--- AVAILABLE DATA ---
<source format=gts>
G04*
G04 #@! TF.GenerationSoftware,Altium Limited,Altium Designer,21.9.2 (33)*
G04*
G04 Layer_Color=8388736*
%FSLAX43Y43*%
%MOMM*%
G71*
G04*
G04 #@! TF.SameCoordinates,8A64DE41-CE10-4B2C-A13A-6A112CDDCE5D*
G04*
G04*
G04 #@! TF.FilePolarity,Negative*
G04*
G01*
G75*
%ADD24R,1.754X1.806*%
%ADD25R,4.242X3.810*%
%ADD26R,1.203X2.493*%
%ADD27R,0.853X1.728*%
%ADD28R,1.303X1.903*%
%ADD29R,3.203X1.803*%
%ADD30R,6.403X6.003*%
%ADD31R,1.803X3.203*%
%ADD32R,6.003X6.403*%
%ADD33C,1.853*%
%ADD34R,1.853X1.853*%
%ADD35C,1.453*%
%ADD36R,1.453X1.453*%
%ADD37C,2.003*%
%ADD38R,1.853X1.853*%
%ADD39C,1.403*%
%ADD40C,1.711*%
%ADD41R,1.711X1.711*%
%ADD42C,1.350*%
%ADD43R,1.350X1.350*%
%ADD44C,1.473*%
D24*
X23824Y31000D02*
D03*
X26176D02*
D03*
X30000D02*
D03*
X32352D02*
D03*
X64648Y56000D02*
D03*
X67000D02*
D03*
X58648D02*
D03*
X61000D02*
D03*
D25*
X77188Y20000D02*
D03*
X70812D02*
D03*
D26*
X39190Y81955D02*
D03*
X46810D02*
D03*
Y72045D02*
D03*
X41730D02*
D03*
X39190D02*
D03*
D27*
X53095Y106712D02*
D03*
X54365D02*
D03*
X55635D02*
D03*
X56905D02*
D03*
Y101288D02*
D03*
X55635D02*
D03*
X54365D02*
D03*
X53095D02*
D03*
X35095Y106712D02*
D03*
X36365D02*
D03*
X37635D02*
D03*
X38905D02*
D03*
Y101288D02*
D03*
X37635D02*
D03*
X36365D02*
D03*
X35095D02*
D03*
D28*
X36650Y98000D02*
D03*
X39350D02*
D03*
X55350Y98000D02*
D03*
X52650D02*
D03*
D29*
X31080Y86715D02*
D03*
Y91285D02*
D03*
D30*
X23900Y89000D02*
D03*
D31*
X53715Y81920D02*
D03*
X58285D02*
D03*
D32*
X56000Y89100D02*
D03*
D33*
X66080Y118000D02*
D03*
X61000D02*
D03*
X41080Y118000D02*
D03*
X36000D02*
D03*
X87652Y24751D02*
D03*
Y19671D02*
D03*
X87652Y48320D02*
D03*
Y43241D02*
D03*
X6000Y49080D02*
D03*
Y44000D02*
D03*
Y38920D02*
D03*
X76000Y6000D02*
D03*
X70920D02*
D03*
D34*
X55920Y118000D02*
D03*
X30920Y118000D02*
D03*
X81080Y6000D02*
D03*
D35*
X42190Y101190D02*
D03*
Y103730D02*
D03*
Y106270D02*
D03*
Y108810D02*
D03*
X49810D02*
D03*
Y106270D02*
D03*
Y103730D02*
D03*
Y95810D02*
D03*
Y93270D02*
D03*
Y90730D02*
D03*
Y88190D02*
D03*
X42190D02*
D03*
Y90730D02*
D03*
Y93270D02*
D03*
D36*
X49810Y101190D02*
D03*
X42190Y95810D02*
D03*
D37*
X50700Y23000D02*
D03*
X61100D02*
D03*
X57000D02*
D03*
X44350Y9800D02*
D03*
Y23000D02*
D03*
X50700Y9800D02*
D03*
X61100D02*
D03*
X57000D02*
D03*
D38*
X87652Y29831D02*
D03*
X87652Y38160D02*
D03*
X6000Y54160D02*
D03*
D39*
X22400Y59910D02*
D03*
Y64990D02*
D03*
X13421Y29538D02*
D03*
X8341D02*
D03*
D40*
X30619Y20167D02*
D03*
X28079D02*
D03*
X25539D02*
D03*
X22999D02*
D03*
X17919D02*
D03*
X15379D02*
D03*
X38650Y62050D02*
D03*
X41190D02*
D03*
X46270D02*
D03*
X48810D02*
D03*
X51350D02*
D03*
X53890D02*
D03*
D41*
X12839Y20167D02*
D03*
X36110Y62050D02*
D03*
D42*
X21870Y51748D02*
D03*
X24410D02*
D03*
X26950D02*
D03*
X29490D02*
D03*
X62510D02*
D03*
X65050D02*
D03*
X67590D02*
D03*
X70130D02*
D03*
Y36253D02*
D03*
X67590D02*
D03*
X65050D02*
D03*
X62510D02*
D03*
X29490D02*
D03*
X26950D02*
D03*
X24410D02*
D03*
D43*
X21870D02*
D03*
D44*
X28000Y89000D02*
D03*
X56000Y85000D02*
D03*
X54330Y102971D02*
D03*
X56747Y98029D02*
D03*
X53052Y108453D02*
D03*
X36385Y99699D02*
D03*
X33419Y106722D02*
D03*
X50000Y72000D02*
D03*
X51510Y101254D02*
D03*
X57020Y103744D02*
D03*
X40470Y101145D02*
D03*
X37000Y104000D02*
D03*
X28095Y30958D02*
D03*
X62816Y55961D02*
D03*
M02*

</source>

---

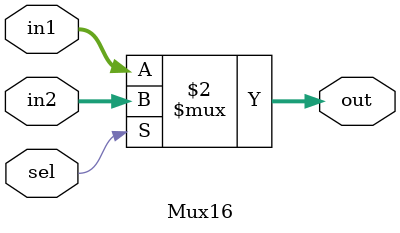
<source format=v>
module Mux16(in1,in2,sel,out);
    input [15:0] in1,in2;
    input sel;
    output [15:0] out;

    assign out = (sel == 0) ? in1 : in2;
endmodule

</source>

...

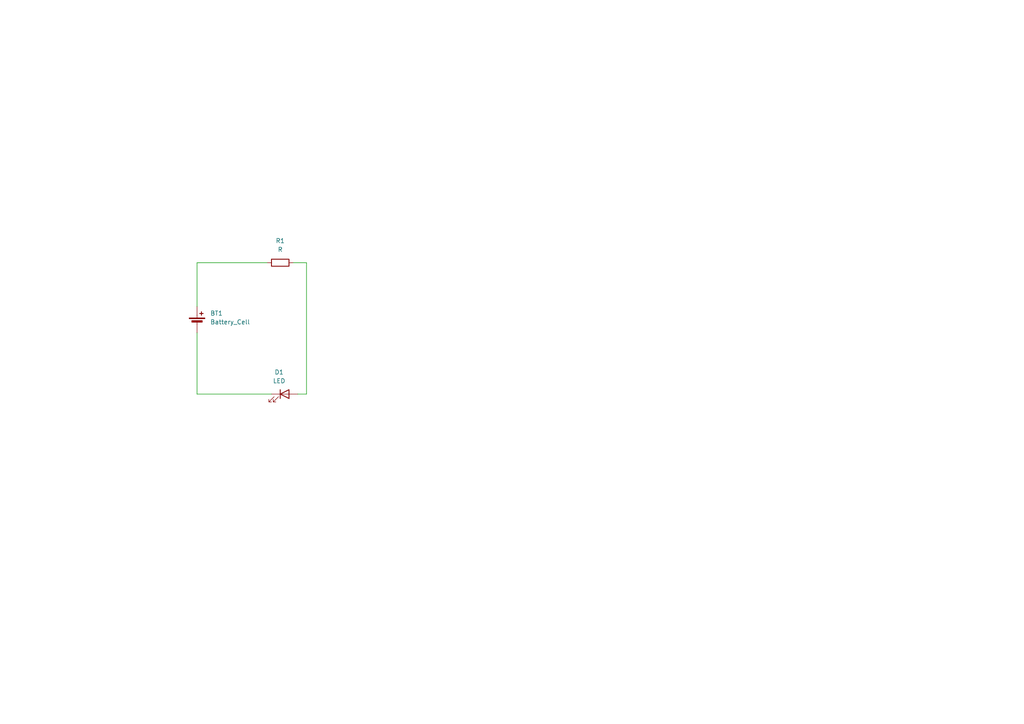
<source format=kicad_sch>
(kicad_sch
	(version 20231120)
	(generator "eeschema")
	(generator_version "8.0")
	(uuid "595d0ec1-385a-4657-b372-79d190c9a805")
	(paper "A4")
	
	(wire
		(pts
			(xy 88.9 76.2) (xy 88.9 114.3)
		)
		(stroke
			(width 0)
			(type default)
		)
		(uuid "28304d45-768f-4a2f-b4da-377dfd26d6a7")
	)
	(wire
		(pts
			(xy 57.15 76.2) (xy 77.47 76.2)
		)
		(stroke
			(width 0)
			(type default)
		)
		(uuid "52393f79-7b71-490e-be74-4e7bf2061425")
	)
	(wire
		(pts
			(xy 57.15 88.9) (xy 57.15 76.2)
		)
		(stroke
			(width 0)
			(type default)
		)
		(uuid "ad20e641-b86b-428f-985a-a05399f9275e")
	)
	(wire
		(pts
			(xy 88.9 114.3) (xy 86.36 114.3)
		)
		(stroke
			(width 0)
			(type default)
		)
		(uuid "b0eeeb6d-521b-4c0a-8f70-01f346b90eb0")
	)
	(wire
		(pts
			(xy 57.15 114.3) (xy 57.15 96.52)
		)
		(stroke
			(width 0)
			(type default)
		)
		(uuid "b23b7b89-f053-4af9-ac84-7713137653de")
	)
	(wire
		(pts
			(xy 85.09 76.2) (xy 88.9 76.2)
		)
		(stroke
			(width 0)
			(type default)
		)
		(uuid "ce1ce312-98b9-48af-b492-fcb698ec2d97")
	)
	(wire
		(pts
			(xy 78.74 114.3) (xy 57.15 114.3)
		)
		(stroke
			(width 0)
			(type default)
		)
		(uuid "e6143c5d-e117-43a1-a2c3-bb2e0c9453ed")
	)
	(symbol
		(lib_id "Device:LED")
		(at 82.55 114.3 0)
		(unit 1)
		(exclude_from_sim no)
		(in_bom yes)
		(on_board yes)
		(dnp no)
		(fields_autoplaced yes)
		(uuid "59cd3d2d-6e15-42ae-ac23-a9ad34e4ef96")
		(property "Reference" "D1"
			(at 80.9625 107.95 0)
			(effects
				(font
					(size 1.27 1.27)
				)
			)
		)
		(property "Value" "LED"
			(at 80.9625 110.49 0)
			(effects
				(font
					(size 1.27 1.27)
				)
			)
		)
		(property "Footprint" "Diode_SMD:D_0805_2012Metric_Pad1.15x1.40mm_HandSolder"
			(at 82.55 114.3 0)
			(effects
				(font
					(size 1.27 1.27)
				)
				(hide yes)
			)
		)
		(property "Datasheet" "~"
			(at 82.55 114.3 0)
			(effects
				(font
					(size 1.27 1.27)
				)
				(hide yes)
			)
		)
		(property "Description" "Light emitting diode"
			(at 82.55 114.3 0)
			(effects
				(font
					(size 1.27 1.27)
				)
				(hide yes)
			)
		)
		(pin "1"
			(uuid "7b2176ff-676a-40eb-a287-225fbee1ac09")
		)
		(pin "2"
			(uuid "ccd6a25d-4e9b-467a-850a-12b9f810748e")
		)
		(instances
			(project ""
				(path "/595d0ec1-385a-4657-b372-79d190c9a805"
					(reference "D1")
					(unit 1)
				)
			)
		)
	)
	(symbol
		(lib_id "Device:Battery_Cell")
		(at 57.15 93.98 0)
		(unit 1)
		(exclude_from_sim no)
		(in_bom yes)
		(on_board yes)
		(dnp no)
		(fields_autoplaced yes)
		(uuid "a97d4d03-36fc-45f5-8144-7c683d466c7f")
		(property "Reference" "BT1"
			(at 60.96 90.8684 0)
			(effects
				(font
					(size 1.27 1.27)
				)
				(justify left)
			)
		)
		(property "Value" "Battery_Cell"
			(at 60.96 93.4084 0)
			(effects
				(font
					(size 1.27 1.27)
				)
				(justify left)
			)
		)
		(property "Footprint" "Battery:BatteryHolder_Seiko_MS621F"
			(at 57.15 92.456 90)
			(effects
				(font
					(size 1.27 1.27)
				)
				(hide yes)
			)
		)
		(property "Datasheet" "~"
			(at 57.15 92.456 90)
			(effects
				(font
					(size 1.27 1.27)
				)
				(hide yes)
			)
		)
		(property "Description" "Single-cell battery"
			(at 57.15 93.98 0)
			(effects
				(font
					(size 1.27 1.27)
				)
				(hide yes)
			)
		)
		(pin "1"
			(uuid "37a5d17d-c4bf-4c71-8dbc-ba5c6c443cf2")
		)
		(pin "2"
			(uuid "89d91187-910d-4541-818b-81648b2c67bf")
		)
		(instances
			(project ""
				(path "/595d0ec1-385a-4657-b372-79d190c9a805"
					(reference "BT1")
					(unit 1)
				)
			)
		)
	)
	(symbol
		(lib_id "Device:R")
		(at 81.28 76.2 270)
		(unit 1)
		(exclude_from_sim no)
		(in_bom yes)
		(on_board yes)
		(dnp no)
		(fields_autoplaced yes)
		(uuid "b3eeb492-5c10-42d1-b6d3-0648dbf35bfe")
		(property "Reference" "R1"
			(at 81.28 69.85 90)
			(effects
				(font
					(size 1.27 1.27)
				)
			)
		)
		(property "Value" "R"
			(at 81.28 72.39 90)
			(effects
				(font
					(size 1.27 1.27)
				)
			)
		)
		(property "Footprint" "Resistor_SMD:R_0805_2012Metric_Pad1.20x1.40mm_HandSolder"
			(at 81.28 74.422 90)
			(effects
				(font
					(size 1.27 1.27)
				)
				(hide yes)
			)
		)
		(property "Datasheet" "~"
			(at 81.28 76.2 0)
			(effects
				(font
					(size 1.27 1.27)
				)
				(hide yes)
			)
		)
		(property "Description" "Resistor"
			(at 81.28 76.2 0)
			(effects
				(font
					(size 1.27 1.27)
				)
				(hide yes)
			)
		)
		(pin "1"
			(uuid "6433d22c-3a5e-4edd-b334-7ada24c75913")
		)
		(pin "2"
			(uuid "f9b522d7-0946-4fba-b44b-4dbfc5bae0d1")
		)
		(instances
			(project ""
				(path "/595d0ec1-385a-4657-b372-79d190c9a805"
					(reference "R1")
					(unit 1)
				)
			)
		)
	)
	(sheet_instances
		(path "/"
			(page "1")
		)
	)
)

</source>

--- ABOUT THIS EXERCISE ---
Every line from the data above that contains "Footprint" must appear in the answer.

--- SOLUTION FOR THIS PROBLEM ---
		(property "Footprint" "Diode_SMD:D_0805_2012Metric_Pad1.15x1.40mm_HandSolder"
		(property "Footprint" "Battery:BatteryHolder_Seiko_MS621F"
		(property "Footprint" "Resistor_SMD:R_0805_2012Metric_Pad1.20x1.40mm_HandSolder"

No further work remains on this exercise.